WHAT IS EXPECTED.
Your task is to copy each line of the material that holds the word "ensure".

DATASET EXCERPTS.
• • • • • • •

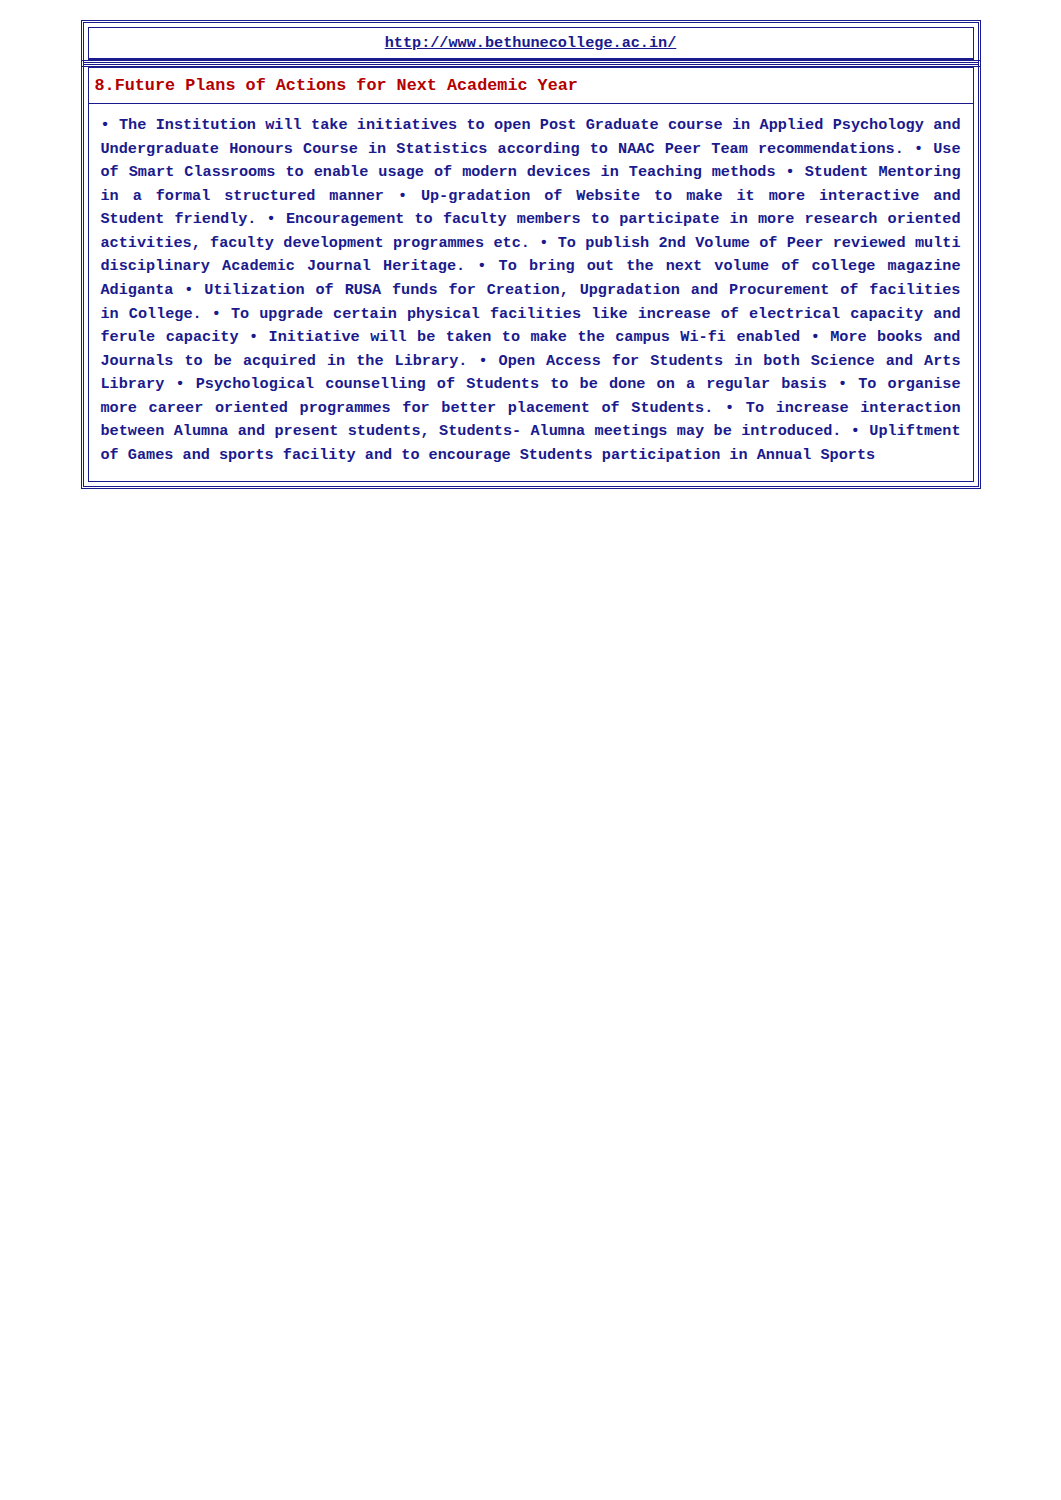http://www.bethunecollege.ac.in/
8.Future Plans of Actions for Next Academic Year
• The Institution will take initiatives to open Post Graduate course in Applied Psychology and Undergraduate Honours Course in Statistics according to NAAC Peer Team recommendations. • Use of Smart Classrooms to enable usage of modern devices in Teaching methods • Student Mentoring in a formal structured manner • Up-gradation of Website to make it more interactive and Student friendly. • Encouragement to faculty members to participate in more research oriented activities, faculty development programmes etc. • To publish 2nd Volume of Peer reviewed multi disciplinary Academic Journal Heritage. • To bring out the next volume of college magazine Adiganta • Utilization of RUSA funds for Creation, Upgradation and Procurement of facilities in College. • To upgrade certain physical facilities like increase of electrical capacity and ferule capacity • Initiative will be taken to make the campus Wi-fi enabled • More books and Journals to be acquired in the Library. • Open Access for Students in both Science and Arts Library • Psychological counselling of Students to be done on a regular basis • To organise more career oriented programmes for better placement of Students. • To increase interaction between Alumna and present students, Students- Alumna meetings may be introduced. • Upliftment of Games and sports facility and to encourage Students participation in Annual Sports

• • • • • • •

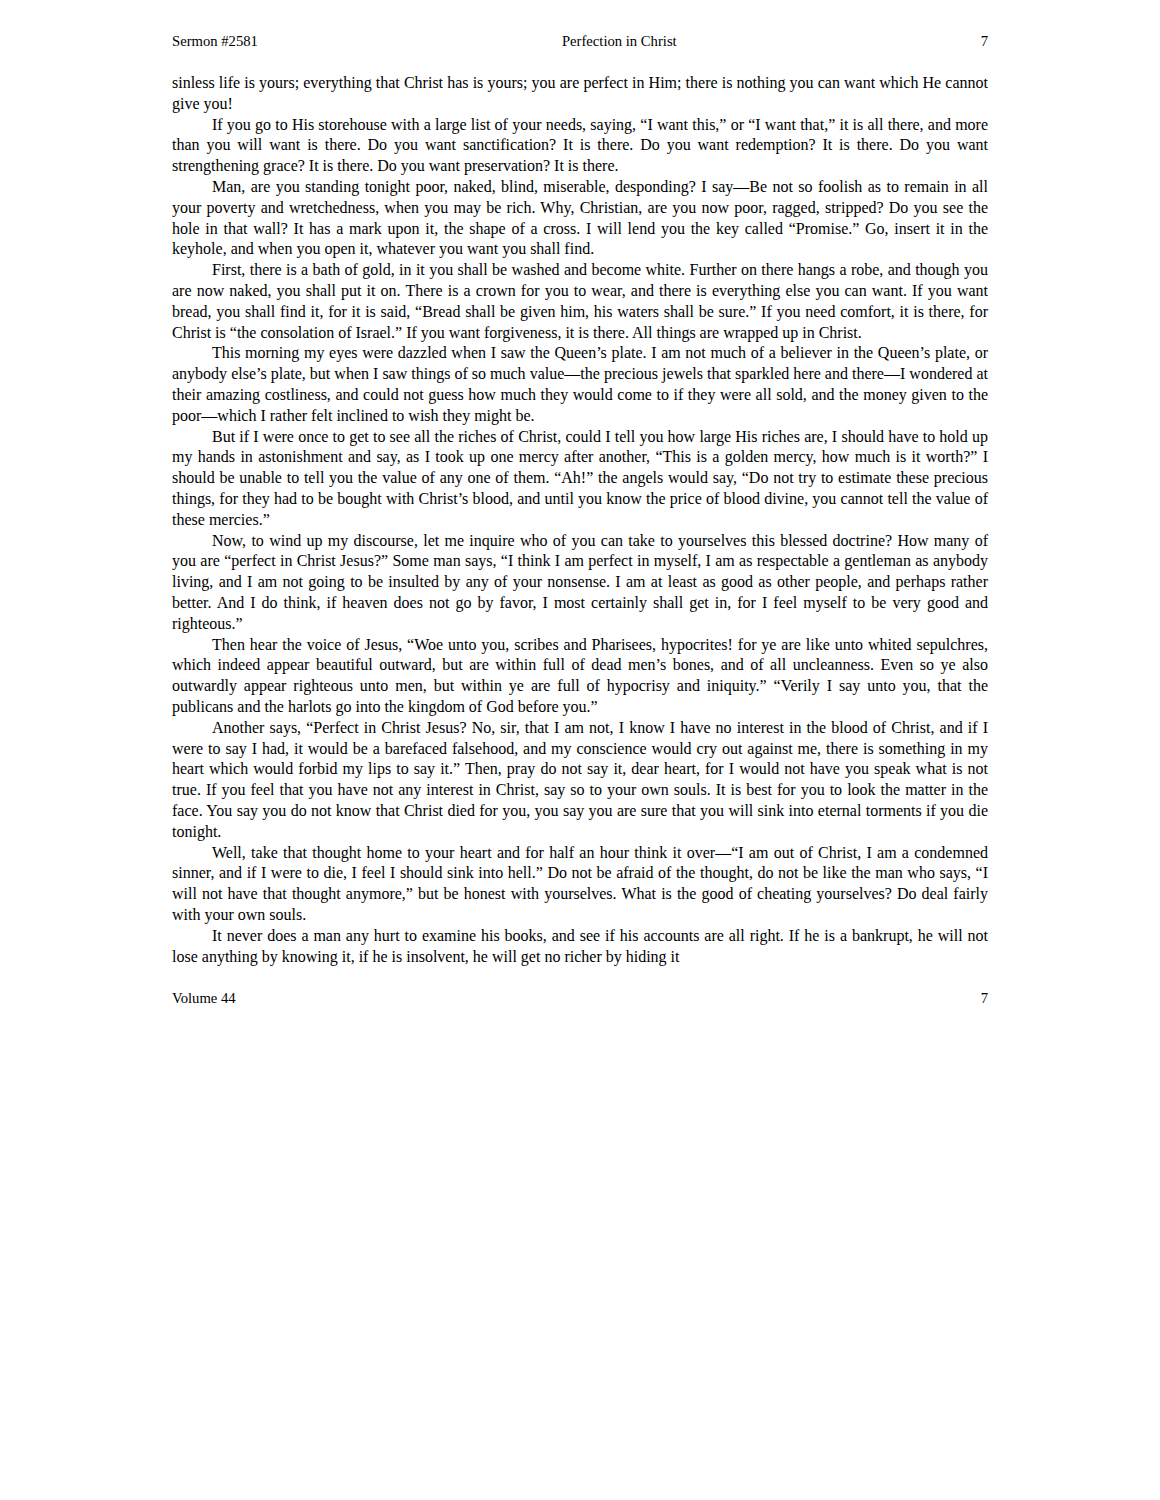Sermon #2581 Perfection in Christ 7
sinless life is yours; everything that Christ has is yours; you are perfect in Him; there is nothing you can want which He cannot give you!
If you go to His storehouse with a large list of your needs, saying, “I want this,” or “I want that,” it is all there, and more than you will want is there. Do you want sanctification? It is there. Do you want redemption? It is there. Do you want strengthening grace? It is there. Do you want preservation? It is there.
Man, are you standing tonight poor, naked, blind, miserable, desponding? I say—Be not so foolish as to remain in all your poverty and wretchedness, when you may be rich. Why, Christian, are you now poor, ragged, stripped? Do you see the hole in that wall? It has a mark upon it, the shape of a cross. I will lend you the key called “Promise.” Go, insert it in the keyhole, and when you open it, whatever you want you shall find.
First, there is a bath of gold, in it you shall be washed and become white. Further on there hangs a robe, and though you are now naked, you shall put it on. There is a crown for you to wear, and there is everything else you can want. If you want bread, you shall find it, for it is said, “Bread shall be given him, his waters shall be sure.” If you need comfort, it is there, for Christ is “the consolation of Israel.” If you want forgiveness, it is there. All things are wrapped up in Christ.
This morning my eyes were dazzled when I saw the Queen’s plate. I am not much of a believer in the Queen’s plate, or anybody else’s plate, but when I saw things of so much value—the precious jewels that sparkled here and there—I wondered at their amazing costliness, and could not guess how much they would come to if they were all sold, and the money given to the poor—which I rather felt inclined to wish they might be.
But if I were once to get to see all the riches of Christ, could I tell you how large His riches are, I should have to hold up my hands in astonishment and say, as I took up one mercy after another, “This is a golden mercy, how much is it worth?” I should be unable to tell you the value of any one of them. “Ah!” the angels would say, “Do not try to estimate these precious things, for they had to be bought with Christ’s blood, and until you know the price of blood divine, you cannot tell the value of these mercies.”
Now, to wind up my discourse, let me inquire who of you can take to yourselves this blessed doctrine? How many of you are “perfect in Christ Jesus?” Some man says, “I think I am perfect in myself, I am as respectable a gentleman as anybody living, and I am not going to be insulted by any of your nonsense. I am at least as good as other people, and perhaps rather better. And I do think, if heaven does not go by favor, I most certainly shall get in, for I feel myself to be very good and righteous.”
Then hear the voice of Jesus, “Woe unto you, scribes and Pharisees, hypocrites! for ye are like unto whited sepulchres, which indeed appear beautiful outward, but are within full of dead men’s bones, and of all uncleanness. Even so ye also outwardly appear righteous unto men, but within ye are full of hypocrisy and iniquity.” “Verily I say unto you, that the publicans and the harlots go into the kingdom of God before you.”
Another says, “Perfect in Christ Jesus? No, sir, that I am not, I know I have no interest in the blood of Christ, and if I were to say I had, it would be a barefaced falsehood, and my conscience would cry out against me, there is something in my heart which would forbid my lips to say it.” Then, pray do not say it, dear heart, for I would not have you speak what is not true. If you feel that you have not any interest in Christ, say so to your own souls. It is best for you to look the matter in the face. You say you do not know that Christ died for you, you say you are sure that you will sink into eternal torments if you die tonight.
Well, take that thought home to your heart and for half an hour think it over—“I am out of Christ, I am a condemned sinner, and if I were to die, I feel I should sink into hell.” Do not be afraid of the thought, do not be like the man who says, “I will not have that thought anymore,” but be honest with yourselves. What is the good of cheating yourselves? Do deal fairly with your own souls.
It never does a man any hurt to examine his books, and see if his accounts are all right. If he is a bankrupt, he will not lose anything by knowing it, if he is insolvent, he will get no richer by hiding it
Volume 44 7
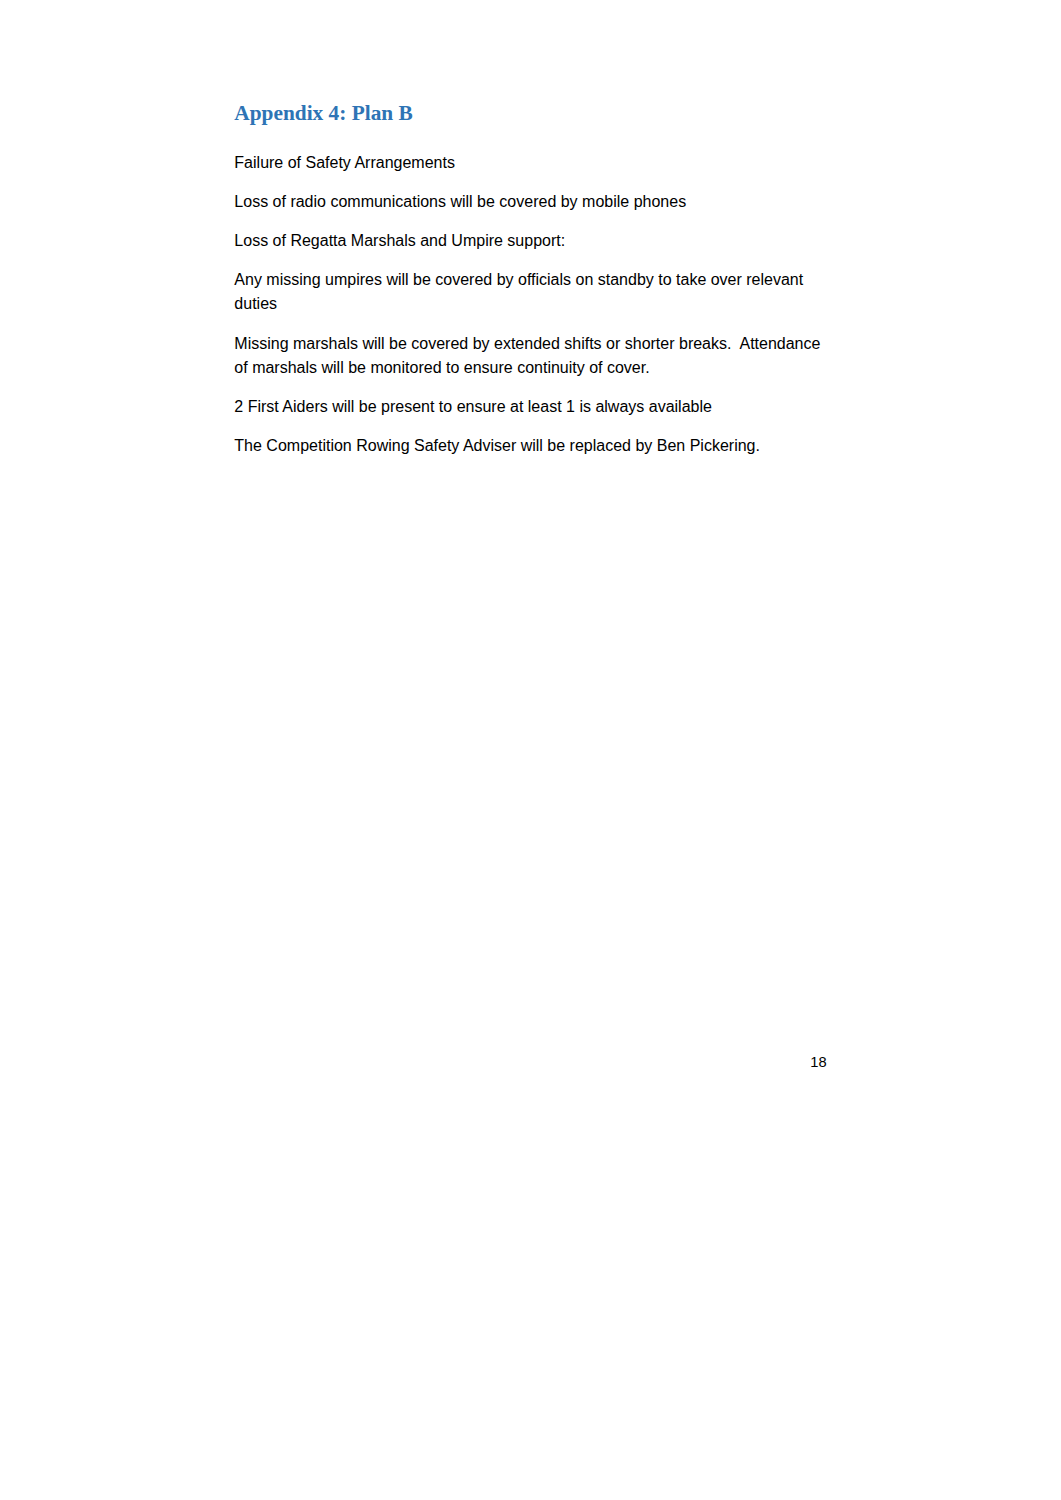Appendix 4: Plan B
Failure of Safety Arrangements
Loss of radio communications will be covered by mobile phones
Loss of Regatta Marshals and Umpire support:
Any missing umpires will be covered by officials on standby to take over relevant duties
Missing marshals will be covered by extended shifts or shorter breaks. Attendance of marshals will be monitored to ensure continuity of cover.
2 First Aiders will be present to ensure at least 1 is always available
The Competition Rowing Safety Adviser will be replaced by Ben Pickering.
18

• • • • • • •

TASK OUTPUT.
Missing marshals will be covered by extended shifts or shorter breaks. Attendance of marshals will be monitored to ensure continuity of cover.
2 First Aiders will be present to ensure at least 1 is always available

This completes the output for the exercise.